Jumat, 02 Mei 2008

SEMUA ADA DISINI


BANTEN LEARNING CENTER (BLC)

Latar Belakang Berdirinya BLC

1. Fenomena masyarakat

2.Mengembangkan dan Memberdayakan masyarakat

3. Animo masyarakat

4. Lahirlah BLC

Fenomena Masyarakat

Potensi sumber daya manusia sangat berkait erat dengan kondisi jumlah penduduk pada suatu wilayah, potensi masyarakat akan berpengaruh kepada perkembangan dan kehidupan masyarakat itu sendiri. Potensi sumber daya manusia sangat erat kaitannya dengan persoalan pendidikan. Menurut informasi dari puslitbang Pandeglang, jumlah penduduk menurut tingkat pendidikan, secara tidak langsung akan berkorelasi dengan kualitas sumber daya manusia. Semakin rendah tingkat pendidikan penduduk, maka semakin rendah pula kualitas sumber daya manusia yang ada. Sebaliknya sernakin tinggi rata-rata pendidikan penduduk. maka semakin tinggi pula kualitas SDM-nya. Dengan semakin tingginya tingkat pendidikan masyarakat. maka peluang untuk lebih mengembangkan dirinya akan lebih besar. Dan pengembangan pendidikan ini belum dilakukan oleh Pandeglang, kalaupun sudah, cukup dirasakan belum kelihatan pengaruhnya Inilah fenomena masyarakat Pandeglang, khususnya dan Banten umumnya.


Mengembangkan dan memberdayakan masyarakat

Pengembangan dan pemberdayaan dua hal saling berkaitan dan berjalan seiring dengan kebutuhan. Pengembangan lebih menitikberatkan pada kualitas dan mutu yang dihasilkan, sedang pemberdayaan orientasinya lebih pada pemanfaatan hasil yang kemudian akan meningkatkan kualitas hasil itu sendiri.

Sebetulnya, sumber daya alam yang ada di Pandeglang sangat cukup, bahkan lebih dari cukup kalau mau dikembangkan dan diberdayakan. Hal ini sangat membutuhkan kehadiran sumber daya manusia, agar hasil yang didapatkan dan dirasakan bermanfaat.

Animo masyarakat

Animo atau gairah masyarakat terhadap perubahan ke arah lebih baik adalah sebuah keinginan dan kecenderungan masyarakat.
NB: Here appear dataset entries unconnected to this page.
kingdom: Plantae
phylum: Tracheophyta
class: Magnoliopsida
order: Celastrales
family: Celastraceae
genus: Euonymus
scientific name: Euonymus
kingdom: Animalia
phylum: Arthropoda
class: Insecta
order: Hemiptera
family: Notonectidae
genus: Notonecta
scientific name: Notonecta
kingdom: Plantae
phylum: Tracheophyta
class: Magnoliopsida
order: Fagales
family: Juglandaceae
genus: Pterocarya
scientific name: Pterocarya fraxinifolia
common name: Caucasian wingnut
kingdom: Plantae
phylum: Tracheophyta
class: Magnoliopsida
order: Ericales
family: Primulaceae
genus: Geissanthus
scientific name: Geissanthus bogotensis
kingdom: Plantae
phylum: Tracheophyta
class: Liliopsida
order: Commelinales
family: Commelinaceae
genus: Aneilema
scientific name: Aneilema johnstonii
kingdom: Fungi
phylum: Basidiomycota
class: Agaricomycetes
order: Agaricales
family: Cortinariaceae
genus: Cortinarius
Kecenderungan masyarakat akan menjadi lebih baik terutama kaum muda sebagai agen perubahan yang alergi terhadap ketidakadilan, baik dalam persoalan ketidakadilan pendidikan, dimana masyarakat diharuskan mengenyam pendidikan dengan diwajibkan belajar 9 tahun, namun di sisi lain biaya pendidikan yang memberatkan menjadi beban masyarakat sulit untuk memasuki dunia pendidikan, sehingga implikasinya ada yang putus sekolah atau tidak mau sekolah. Animo seperti inilah yang mesti diakomodir oleh lembaga-lembaga yang konsern terhadap dunia pendidikan, social dan budaya.

Lahirlah BLC

BLC merupakan lembaga pendidikan, social, ekonomi dan budaya yakni sebagai wadah dan tempat pembelajaran, pelatihan, keahlian, keterampilan dan kewirausahaan dalam pengembangan dan pemberdayaaan masyarakat. Secara kelembagaan BLC berada di bawah Perguruan Pendidikan Islam Yayasan Yusuf Sama’un

Yang digagas oleh Agus Khotibul Umam yang dibantu oleh Aat Royhatudin dan teman-teman yang satu visi dan misi. Ini baru dideklarasikan pada tanggal 10 Januari 2008 yang bertepatan dengan tahun baru Islam 1929 Hijriah. BLC Bukan hanya pusat pendidikan semata, melainkan sebagai pusat pelatihan social, budaya dan keterampilan dengan tekhnik dan metode sesuai dengan kebutuhan dan perkembangan masyarakat.